Perhaps no statement about free speech is more commonly quoted than you don’t have the right “to shout fire in a crowded theater.” Sheriff Spears used that phrase today to defend criminalizing annoying speech in Vernon County. The comment “‘Fire! in a crowded theater” comes from, Schench v. United States, a 1919 Supreme Court (SCOTUS) decision justifying President Woodrow Wilson’s 1917 Espionage Act, which criminalizes speech that is critical of the government during times of war. Judge Oliver Wendell Holmes wrote this for the majority opinion:

“The most stringent protection of free speech would not protect a man in falsely shouting fire in a theatre and causing a panic. [...] The question in every case is whether the words used are used in such circumstances and are of such a nature as to create a clear and present danger that they will bring about the substantive evils that Congress has a right to prevent”
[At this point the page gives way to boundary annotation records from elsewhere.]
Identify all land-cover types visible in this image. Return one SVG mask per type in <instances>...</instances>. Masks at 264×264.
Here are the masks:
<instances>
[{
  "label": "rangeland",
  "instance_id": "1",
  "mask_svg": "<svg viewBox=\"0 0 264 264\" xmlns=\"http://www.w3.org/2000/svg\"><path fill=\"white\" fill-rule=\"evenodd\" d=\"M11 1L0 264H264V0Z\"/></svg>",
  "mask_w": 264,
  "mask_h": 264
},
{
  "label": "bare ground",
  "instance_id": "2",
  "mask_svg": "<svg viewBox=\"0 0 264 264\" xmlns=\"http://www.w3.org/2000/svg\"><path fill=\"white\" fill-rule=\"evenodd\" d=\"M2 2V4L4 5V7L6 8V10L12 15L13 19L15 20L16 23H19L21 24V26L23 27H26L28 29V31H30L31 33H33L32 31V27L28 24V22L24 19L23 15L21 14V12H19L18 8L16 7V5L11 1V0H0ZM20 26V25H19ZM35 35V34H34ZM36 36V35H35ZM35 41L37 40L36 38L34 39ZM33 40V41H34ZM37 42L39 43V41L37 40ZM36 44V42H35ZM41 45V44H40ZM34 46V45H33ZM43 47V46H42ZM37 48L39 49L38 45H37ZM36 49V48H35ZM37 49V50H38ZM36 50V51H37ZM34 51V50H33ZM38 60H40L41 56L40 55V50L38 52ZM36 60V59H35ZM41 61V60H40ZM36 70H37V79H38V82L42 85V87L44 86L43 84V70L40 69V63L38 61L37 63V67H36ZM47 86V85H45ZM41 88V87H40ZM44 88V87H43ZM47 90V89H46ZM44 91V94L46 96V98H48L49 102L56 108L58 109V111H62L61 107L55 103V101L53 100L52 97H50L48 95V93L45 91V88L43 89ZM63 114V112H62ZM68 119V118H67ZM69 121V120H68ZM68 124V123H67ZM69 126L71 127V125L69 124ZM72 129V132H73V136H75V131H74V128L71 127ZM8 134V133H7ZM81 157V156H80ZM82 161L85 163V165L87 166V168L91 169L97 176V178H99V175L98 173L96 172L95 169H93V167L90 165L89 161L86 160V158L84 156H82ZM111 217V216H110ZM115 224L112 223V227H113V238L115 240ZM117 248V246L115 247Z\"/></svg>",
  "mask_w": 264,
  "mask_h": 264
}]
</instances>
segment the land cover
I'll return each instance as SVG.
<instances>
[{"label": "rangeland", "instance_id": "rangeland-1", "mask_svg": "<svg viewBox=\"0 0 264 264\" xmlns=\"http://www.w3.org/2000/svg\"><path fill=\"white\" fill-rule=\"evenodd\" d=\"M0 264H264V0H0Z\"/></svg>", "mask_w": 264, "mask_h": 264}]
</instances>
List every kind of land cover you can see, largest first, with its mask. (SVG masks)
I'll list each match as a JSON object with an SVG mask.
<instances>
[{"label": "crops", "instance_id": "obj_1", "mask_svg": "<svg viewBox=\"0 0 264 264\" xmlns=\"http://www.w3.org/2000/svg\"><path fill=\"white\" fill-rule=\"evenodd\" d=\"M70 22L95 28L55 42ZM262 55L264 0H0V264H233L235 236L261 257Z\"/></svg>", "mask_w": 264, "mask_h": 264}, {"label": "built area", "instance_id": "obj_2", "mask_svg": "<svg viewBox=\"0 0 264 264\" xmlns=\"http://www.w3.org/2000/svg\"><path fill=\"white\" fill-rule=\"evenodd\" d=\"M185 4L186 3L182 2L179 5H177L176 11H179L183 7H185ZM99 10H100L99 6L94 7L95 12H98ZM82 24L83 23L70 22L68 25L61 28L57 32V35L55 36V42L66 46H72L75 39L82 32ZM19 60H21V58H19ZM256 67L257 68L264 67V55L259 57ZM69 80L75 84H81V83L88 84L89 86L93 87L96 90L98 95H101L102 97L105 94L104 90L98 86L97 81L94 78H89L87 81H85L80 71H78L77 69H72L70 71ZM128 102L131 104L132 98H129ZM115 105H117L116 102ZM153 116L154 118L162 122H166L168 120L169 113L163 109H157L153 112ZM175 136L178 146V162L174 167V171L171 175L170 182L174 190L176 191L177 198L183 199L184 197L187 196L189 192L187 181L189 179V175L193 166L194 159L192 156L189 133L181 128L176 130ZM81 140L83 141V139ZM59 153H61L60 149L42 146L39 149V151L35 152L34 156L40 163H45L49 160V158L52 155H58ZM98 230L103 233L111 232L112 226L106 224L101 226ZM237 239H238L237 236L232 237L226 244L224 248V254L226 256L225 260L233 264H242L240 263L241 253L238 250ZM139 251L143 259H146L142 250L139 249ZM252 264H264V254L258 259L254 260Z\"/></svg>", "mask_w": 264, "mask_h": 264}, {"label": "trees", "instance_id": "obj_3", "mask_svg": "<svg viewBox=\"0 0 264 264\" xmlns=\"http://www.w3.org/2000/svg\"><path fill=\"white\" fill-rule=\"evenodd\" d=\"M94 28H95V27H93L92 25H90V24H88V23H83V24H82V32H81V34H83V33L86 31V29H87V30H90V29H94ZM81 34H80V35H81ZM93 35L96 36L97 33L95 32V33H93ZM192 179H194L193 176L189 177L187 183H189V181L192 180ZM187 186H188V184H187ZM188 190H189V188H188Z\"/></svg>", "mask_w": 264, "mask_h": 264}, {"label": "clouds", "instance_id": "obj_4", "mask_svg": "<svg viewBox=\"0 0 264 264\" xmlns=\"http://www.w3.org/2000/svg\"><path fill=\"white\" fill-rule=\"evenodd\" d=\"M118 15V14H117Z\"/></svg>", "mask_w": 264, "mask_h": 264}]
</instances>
The result of this 1919 decision was that 175,000 Americans were arrested for speech. NO LAWS had become “it’s okay to have some laws criminalizing certain types of speech”. But even here the offending speech must rise to the level of presenting such a clear and present danger that the utterance of such speech would bring about such substantive evils that congress has the right to write laws criminalizing such speech. In the Supreme Courts view, speech arguing against the draft and America’s involvement in WWI, represented a “clear and present danger” whose “substantive evils” was that it could harm America’s war effort. 175,000 Americans were arrested for anti-war speech. It can, and has, happened here.

In Madison over the last several months almost 60 tickets have been issued for speech without a permit violations within the capitol. Like the protesters say, “The First Amendment is all the permit I need”.

So today I had to decide if speech that’s, “intent is to annoy, offend, demean, ridicule, degrade, belittle, disparage or humiliate any person and which serves no legitimate purpose” rises to the level of presenting a clear and present danger, whose use will bring about substantive evils if the board doesn’t stop it. I decided it did not rise to this level and climbed upon my supervisor soapbox. I warned of the erosion of our First Amendment rights to speech, assembly and I talked about our history of struggle to retain them.

My arguments were mostly ignored and it was obvious that the ordinance was going to pass as many supervisors were speaking on it’s behalf. Someone shouted out, “Call the question.” Calling the question means debate stops and a vote is taken right away. Because this is a powerful motion, Roberts Rules, which governs most meetings, requires the motion be seconded, and because this motion limits debate by the minority it takes a two-thirds vote to call for the question. However, somehow the custom of the county board has been that someone would yell out “call the question”. The chair would routinely stop debate and take a vote. No second. No two-thirds vote.

I complained about this rule violation to the legal affairs committee last month. So today, for the first time, the motion to call the question was shouted out, seconded and after a corp council discussion with the chair, voted on properly. In fact the motion failed the two-thirds test (15-14) and debate continued for another 5 minutes or so. Glad all those voices, those supervisors represent, weren’t silenced. A small but important victory for speech.

I voted against the speech ordinance. The ordinance passed 23-5

I hope this letter does not “annoy, offend, demean, ridicule, degrade, belittle, disparage or humiliate any person”, because I’m not sure this letter “serves no legitimate purpose” and I dang sure don’t want to “be required to forfeit not less than $50.00 nor more than $500 together with the cost of prosecution and in default of payment shall be sentenced to the County Jail until such forfeiture and costs are paid, not exceeding 30 days.”. So let me just say I’m sorry, didn’t mean to be so annoying.